Material to process:

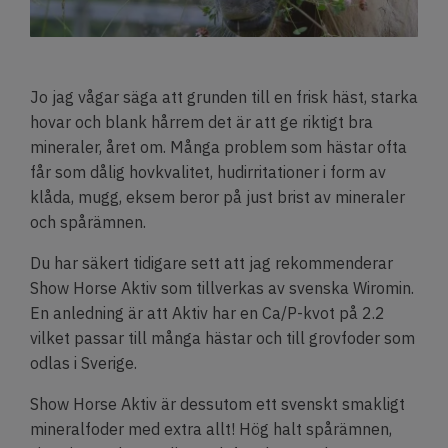
Jo jag vågar säga att grunden till en frisk häst, starka
hovar och blank hårrem det är att ge riktigt bra
mineraler, året om. Många problem som hästar ofta
får som dålig hovkvalitet, hudirritationer i form av
klåda, mugg, eksem beror på just brist av mineraler
och spårämnen.
Du har säkert tidigare sett att jag rekommenderar
Show Horse Aktiv som tillverkas av svenska Wiromin.
En anledning är att Aktiv har en Ca/P-kvot på 2.2
vilket passar till många hästar och till grovfoder som
odlas i Sverige.
Show Horse
Aktiv är dessutom ett svenskt smakligt
mineralfoder med extra allt! Hög halt spårämnen,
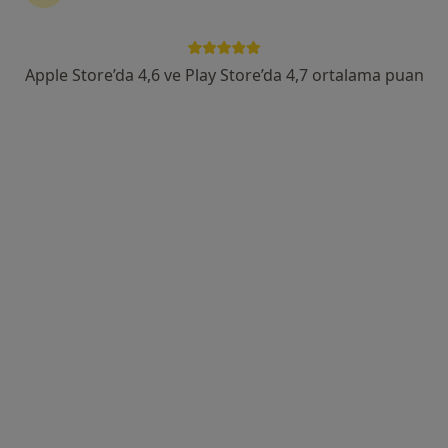
Ethemfendi Caddesi No:3 Kat 6 Daire 15 Caddebostan/İstanbul, Kadıköy
•
Harita
Doç.Dr. Ece Öge Enver
Apple Store’da 4,6 ve Play Store’da 4,7 ortalama puan
Bu uzman ilgili adres için online danışmanlık/takvim sunmuyor.
Randevu talep et
Uzm. Dr. Dilşat Gündoğdu Çoban
Çocuk sağlığı ve hastalıkları
E-5 Harem Yolu Üzeri Koşuyolu, Kadıköy
•
Harita
İstanbul Medipol Koşuyolu Hastanesi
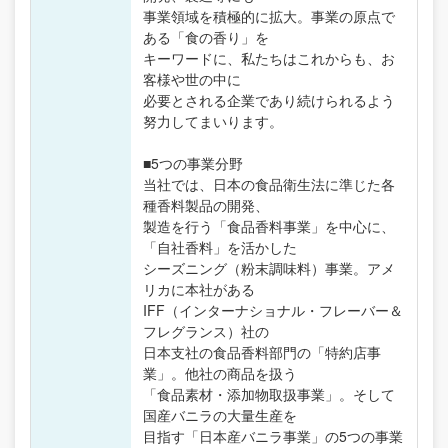
事業領域を積極的に拡大。事業の原点で
ある「食の香り」を
キーワードに、私たちはこれからも、お
客様や世の中に
必要とされる企業であり続けられるよう
努力してまいります。
■5つの事業分野
当社では、日本の食品衛生法に準じた各
種香料製品の開発、
製造を行う「食品香料事業」を中心に、
「自社香料」を活かした
シーズニング（粉末調味料）事業。アメ
リカに本社がある
IFF（インターナショナル・フレーバー＆
フレグランス）社の
日本支社の食品香料部門の「特約店事
業」。他社の商品を扱う
「食品素材・添加物取扱事業」。そして
国産バニラの大量生産を
目指す「日本産バニラ事業」の5つの事業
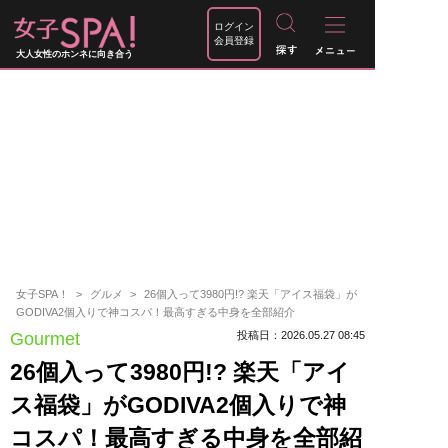
ログイン
会員登録
大人女性のホンネに向き合う
女子SPA！
グルメ
26個入って3980円!? 楽天「アイス福袋」が
GODIVA2個入りで神コスパ！最高すぎる中身を全部紹介
Gourmet
投稿日：2026.05.27 08:45
26個入って3980円!? 楽天「アイ
ス福袋」がGODIVA2個入りで神
コスパ！最高すぎる中身を全部紹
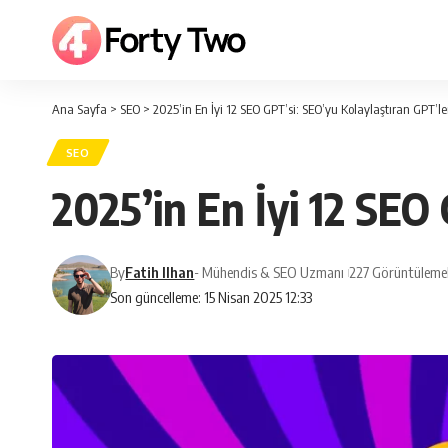
Ana Sayfa
>
SEO
>
2025’in En İyi 12 SEO GPT’si: SEO’yu Kolaylaştıran GPT’le
SEO
2025’in En İyi 12 SEO
By
Fatih Ilhan
- Mühendis & SEO Uzmanı
227 Görüntüleme
Son güncelleme: 15 Nisan 2025 12:33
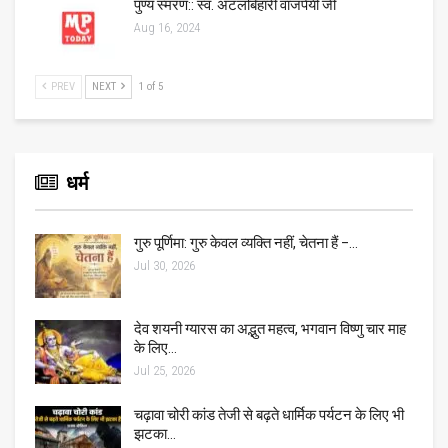
पुण्य स्मरण:: स्व. अटलबिहारी वाजपेयी जी
Aug 16, 2024
PREV
NEXT
1 of 5
धर्म
गुरु पूर्णिमा: गुरु केवल व्यक्ति नहीं, चेतना हैं –…
Jul 30, 2026
देव शयनी ग्यारस का अद्भुत महत्व, भगवान विष्णु चार माह
के लिए…
Jul 25, 2026
चढ़ावा चोरी कांड तेजी से बढ़ते धार्मिक पर्यटन के लिए भी
झटका…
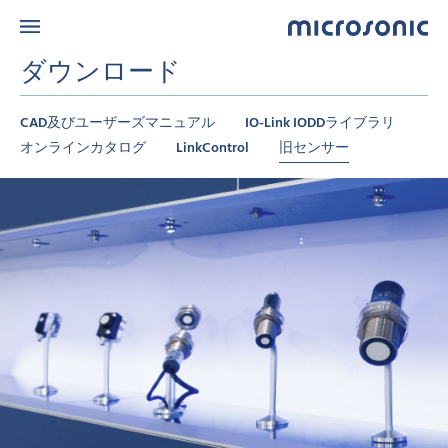
ダウンロード
CAD及びユーザーズマニュアル
IO-Link IODDライブラリ
オンラインカタログ
LinkControl
旧センサー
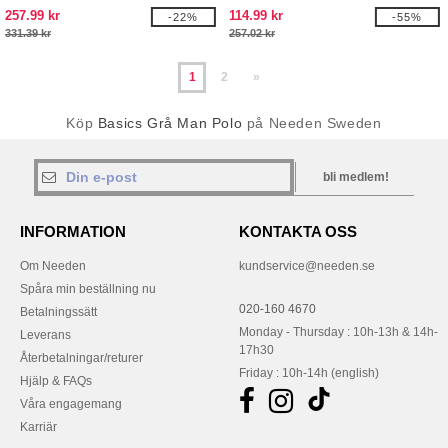
257.99 kr
114.99 kr
-22%
-55%
331.39 kr
257.02 kr
1
2
»
Köp
Basics Grå Man Polo
på Needen Sweden
bli medlem!
INFORMATION
KONTAKTA OSS
Om Needen
kundservice@needen.se
Spåra min beställning nu
020-160 4670
Betalningssätt
Monday - Thursday : 10h-13h & 14h-
Leverans
17h30
Återbetalningar/returer
Friday : 10h-14h (english)
Hjälp & FAQs
Våra engagemang
Karriär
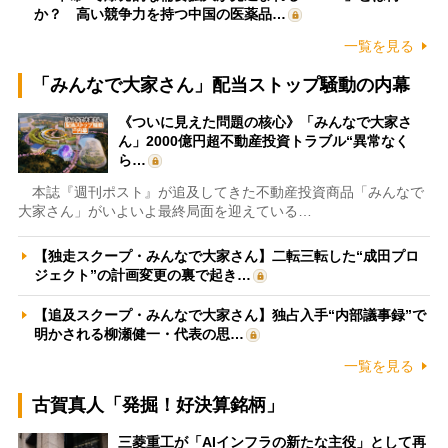
か？ 高い競争力を持つ中国の医薬品…
一覧を見る
「みんなで大家さん」配当ストップ騒動の内幕
《ついに見えた問題の核心》「みんなで大家さ
ん」2000億円超不動産投資トラブル“異常なく
ら…
本誌『週刊ポスト』が追及してきた不動産投資商品「みんなで
大家さん」がいよいよ最終局面を迎えている…
【独走スクープ・みんなで大家さん】二転三転した“成田プロ
ジェクト”の計画変更の裏で起き…
【追及スクープ・みんなで大家さん】独占入手“内部議事録”で
明かされる柳瀬健一・代表の思…
一覧を見る
古賀真人「発掘！好決算銘柄」
三菱重工が「AIインフラの新たな主役」として再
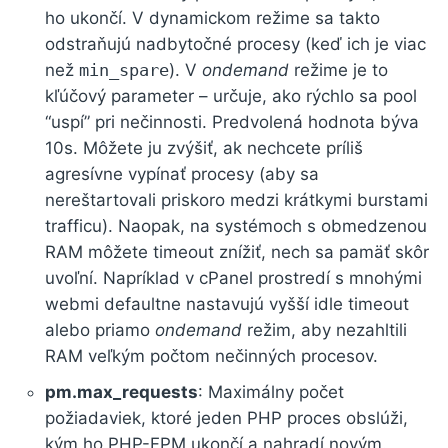
ho ukončí. V dynamickom režime sa takto
odstraňujú nadbytočné procesy (keď ich je viac
než
min_spare
). V
ondemand
režime je to
kľúčový parameter – určuje, ako rýchlo sa pool
“uspí” pri nečinnosti. Predvolená hodnota býva
10s. Môžete ju zvýšiť, ak nechcete príliš
agresívne vypínať procesy (aby sa
nereštartovali priskoro medzi krátkymi burstami
trafficu). Naopak, na systémoch s obmedzenou
RAM môžete timeout znížiť, nech sa pamäť skôr
uvoľní. Napríklad v cPanel prostredí s mnohými
webmi defaultne nastavujú vyšší idle timeout
alebo priamo
ondemand
režim, aby nezahltili
RAM veľkým počtom nečinných procesov.
pm.max_requests
: Maximálny počet
požiadaviek, ktoré jeden PHP proces obslúži,
kým ho PHP-FPM ukončí a nahradí novým.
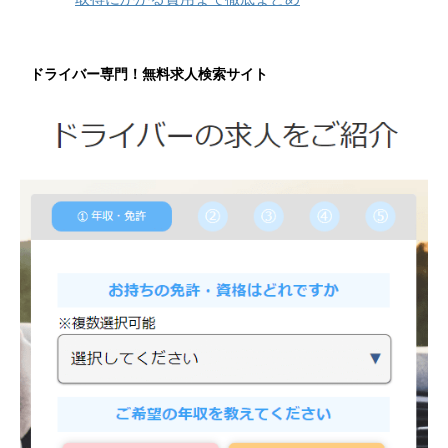
ドライバー専門！無料求人検索サイト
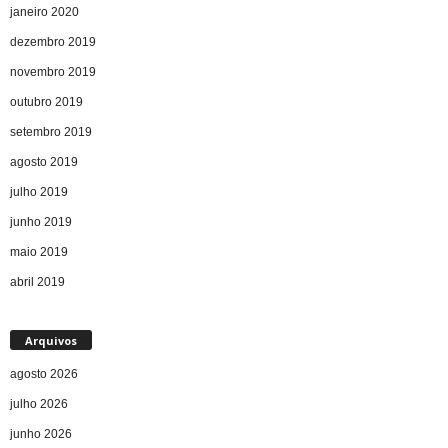
janeiro 2020
dezembro 2019
novembro 2019
outubro 2019
setembro 2019
agosto 2019
julho 2019
junho 2019
maio 2019
abril 2019
Arquivos
agosto 2026
julho 2026
junho 2026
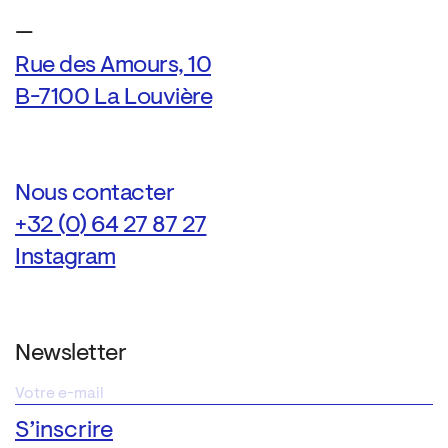
—
Rue des Amours, 10
B-7100 La Louvière
Nous contacter
+32 (0) 64 27 87 27
Instagram
Newsletter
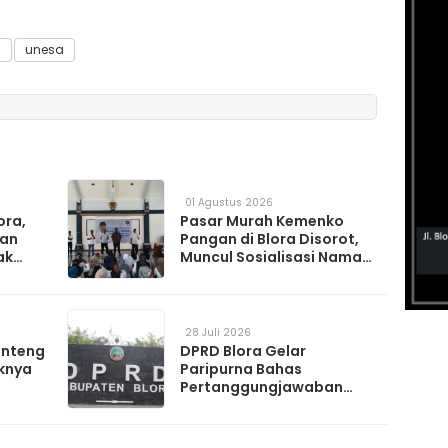
l
unesa
01 Agustus 2026
ora,
Pasar Murah Kemenko
kan
Pangan di Blora Disorot,
ak
Muncul Sosialisasi Nama
t TPS
Caleg di Lokasi Kegiatan
28 Juli 2026
anteng
DPRD Blora Gelar
knya
Paripurna Bahas
Pertanggungjawaban
APBD 2025 hingga
Perubahan Propemperda
2026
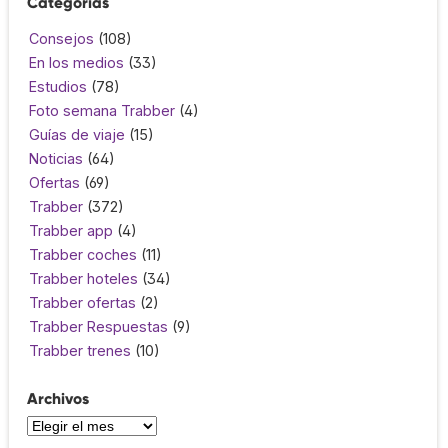
Categorías
Consejos
(108)
En los medios
(33)
Estudios
(78)
Foto semana Trabber
(4)
Guías de viaje
(15)
Noticias
(64)
Ofertas
(69)
Trabber
(372)
Trabber app
(4)
Trabber coches
(11)
Trabber hoteles
(34)
Trabber ofertas
(2)
Trabber Respuestas
(9)
Trabber trenes
(10)
Archivos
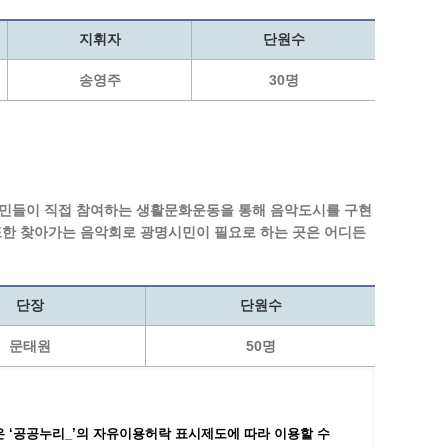
지휘자
단원수
송영주
30명
민들이 직접 참여하는 생활문화운동을 통해 음악도시를 구현
 또한 찾아가는 음악회로 광명시민이 필요로 하는 곳은 어디든
단장
단원수
문태원
50명
 ‘공공누리_’
의 자유이용허락 표시제도에 따라 이용할 수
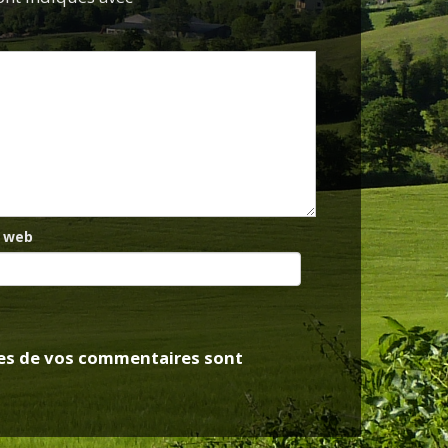
e web
nées de vos commentaires sont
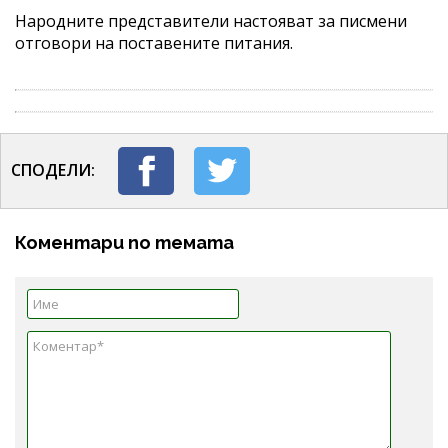
Народните представители настояват за писмени
отговори на поставените питания.
СПОДЕЛИ:
Коментари по темата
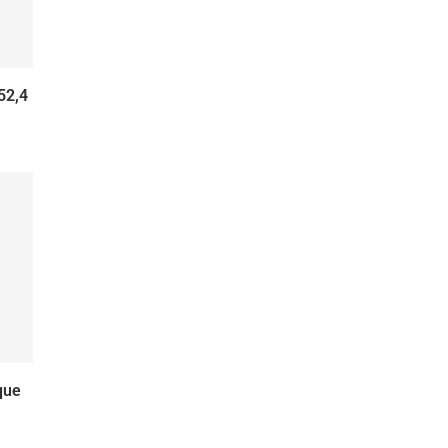
52,4
que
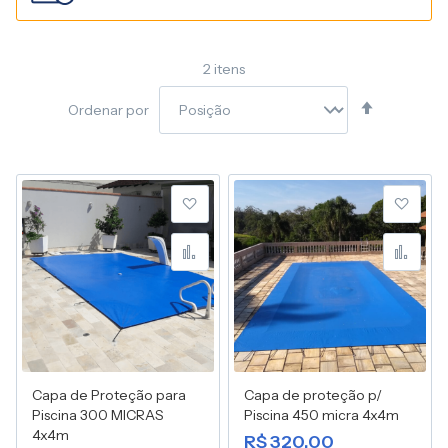
2
itens
Definir
Ordenar por
Direção
Decresce
Adicionar à lista de desej
Adic
Adicionar para Compara
Adic
Capa de Proteção para
Capa de proteção p/
Piscina 300 MICRAS
Piscina 450 micra 4x4m
4x4m
R$ 320,00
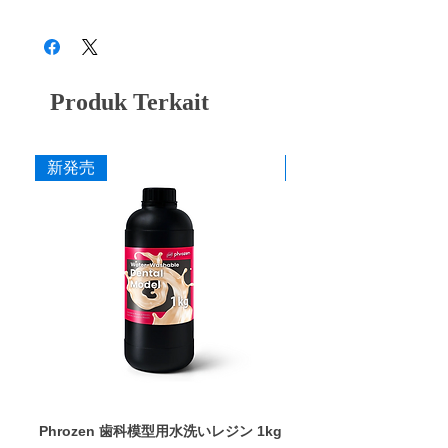
「歯科用ジルコニアを1秒で加工する」とい
28B3X10005000015
・302 P (ジルコニア・陶材用中目) ブルー
うことを目的に開発され、芯まで使える耐久
・302 PF (ジルコニア・陶材用細目) イエ
性と抜群の切削感を兼ね備えた、金属、陶
ロー
材、硬質レジン、ジルコニア切削に適したシ
ンターダイヤモンドポイントです。従来のダ
粗
軸色
用途
Produk Terkait
イヤモンドポイントと違い、シンターダイヤ
さ
は芯までダイヤ砥粒で固めており、表層のダ
イヤが削れても下から新しいダイヤが出て来
M
レッド
金属用中目
新発売
新発売
るため、切れ味が芯まで継続します。専用の
ドレッシングストーン
を使用することで、さ
MF
グリー
金属用中目
らに切れ味が持続します。
ン
カタログ
P
ブルー
ジルコニア・陶材用中
添付文書
目
PF
イエロ
ジルコニア・陶材用細
ー
目
寸法
作業部径φ : 10.0mm
Phrozen 歯科模型用水洗いレジン 1kg
Phrozen ジンジバマスク
作業部全長 : 2.0mm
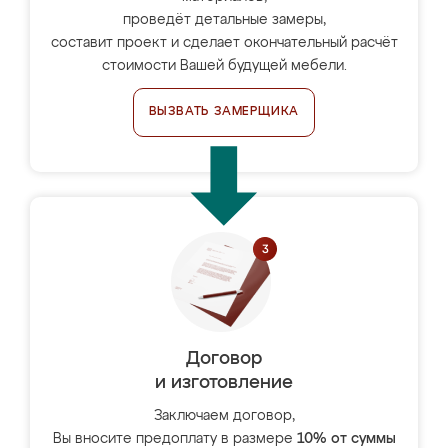
проведёт детальные замеры,
составит проект и сделает окончательный расчёт
стоимости Вашей будущей мебели.
ВЫЗВАТЬ ЗАМЕРЩИКА
Договор
и изготовление
Заключаем договор,
Вы вносите предоплату в размере
10% от суммы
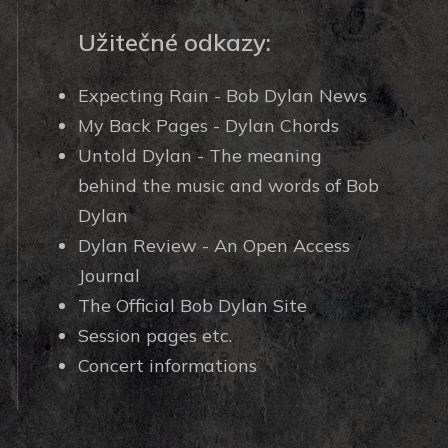
Užitečné odkazy:
Expecting Rain - Bob Dylan News
My Back Pages - Dylan Chords
Untold Dylan - The meaning
behind the music and words of Bob
Dylan
Dylan Review - An Open Access
Journal
The Official Bob Dylan Site
Session pages etc.
Concert informations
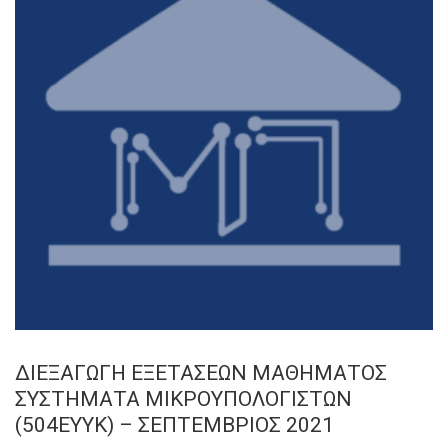
ΔΙΕΞΑΓΩΓΗ ΕΞΕΤΑΣΕΩΝ ΜΑΘΗΜΑΤΟΣ
ΣΥΣΤΗΜΑΤΑ ΜΙΚΡΟΥΠΟΛΟΓΙΣΤΩΝ
(504ΕΥΥΚ) – ΣΕΠΤΕΜΒΡΙΟΣ 2021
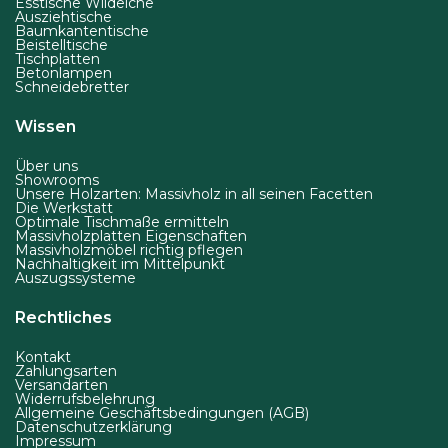
Esstische Wildeiche
Ausziehtische
Baumkantentische
Beistelltische
Tischplatten
Betonlampen
Schneidebretter
Wissen
Über uns
Showrooms
Unsere Holzarten: Massivholz in all seinen Facetten
Die Werkstatt
Optimale Tischmaße ermitteln
Massivholzplatten Eigenschaften
Massivholzmöbel richtig pflegen
Nachhaltigkeit im Mittelpunkt
Auszugssysteme
Rechtliches
Kontakt
Zahlungsarten
Versandarten
Widerrufsbelehrung
Allgemeine Geschäftsbedingungen (AGB)
Datenschutzerklärung
Impressum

Work item: In the listing above, find the line with "webmi defaultne nastavujú vyšší idle timeout" and the line with "Народните представители настояват за писмени". Set down exactly those lines and everything between them, skipping pictures.

Problem solution:
webmi defaultne nastavujú vyšší idle timeout
alebo priamo
ondemand
režim, aby nezahltili
RAM veľkým počtom nečinných procesov.
pm.max_requests
: Maximálny počet
požiadaviek, ktoré jeden PHP proces obslúži,
kým ho PHP-FPM ukončí a nahradí novým.
ドライバー専門！無料求人検索サイト
janeiro 2020
dezembro 2019
novembro 2019
outubro 2019
setembro 2019
agosto 2019
julho 2019
junho 2019
maio 2019
abril 2019
Arquivos
agosto 2026
julho 2026
junho 2026
—
Rue des Amours, 10
B-7100 La Louvière
Nous contacter
+32 (0) 64 27 87 27
Instagram
Newsletter
l
unesa
01 Agustus 2026
ora,
Pasar Murah Kemenko
kan
Pangan di Blora Disorot,
ak
Muncul Sosialisasi Nama
t TPS
Caleg di Lokasi Kegiatan
28 Juli 2026
anteng
DPRD Blora Gelar
knya
Paripurna Bahas
Pertanggungjawaban
APBD 2025 hingga
Perubahan Propemperda
2026
Categorías
Consejos
(108)
En los medios
(33)
Estudios
(78)
Foto semana Trabber
(4)
Guías de viaje
(15)
Noticias
(64)
Ofertas
(69)
Trabber
(372)
Trabber app
(4)
Trabber coches
(11)
Trabber hoteles
(34)
Trabber ofertas
(2)
Trabber Respuestas
(9)
Trabber trenes
(10)
Archivos
지휘자
단원수
송영주
30명
민들이 직접 참여하는 생활문화운동을 통해 음악도시를 구현
 또한 찾아가는 음악회로 광명시민이 필요로 하는 곳은 어디든
단장
단원수
문태원
50명
 ‘공공누리_’
의 자유이용허락 표시제도에 따라 이용할 수
e web
nées de vos commentaires sont
Народните представители настояват за писмени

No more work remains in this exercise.